Beginning with the first line and ending with the one containing "histopathology image demonstrates", copy the lines of the listing below exactly; omit everything else.

Material provided ->
*** Begin section ***
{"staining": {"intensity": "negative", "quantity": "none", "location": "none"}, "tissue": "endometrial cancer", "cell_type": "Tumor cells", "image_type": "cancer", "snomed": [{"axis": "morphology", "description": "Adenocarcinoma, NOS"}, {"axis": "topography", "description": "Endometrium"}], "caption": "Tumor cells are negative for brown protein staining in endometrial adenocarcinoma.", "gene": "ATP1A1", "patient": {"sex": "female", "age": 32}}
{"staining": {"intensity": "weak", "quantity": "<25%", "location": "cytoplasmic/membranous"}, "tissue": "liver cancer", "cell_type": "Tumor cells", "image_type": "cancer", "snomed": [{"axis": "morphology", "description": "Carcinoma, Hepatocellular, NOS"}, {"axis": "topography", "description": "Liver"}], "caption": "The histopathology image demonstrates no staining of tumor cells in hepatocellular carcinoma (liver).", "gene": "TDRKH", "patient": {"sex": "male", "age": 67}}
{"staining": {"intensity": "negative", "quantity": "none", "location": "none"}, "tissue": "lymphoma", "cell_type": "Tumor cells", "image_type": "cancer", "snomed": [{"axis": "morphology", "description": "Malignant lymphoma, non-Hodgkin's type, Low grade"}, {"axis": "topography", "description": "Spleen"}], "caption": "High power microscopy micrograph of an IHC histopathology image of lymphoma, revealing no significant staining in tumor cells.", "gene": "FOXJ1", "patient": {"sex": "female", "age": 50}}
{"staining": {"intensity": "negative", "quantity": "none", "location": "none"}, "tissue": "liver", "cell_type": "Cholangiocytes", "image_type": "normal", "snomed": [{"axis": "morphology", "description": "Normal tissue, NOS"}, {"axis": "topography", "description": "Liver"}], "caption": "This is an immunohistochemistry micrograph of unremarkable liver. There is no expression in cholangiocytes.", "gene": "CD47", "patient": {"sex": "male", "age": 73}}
*** End section ***
Completed task ->
{"staining": {"intensity": "negative", "quantity": "none", "location": "none"}, "tissue": "endometrial cancer", "cell_type": "Tumor cells", "image_type": "cancer", "snomed": [{"axis": "morphology", "description": "Adenocarcinoma, NOS"}, {"axis": "topography", "description": "Endometrium"}], "caption": "Tumor cells are negative for brown protein staining in endometrial adenocarcinoma.", "gene": "ATP1A1", "patient": {"sex": "female", "age": 32}}
{"staining": {"intensity": "weak", "quantity": "<25%", "location": "cytoplasmic/membranous"}, "tissue": "liver cancer", "cell_type": "Tumor cells", "image_type": "cancer", "snomed": [{"axis": "morphology", "description": "Carcinoma, Hepatocellular, NOS"}, {"axis": "topography", "description": "Liver"}], "caption": "The histopathology image demonstrates no staining of tumor cells in hepatocellular carcinoma (liver).", "gene": "TDRKH", "patient": {"sex": "male", "age": 67}}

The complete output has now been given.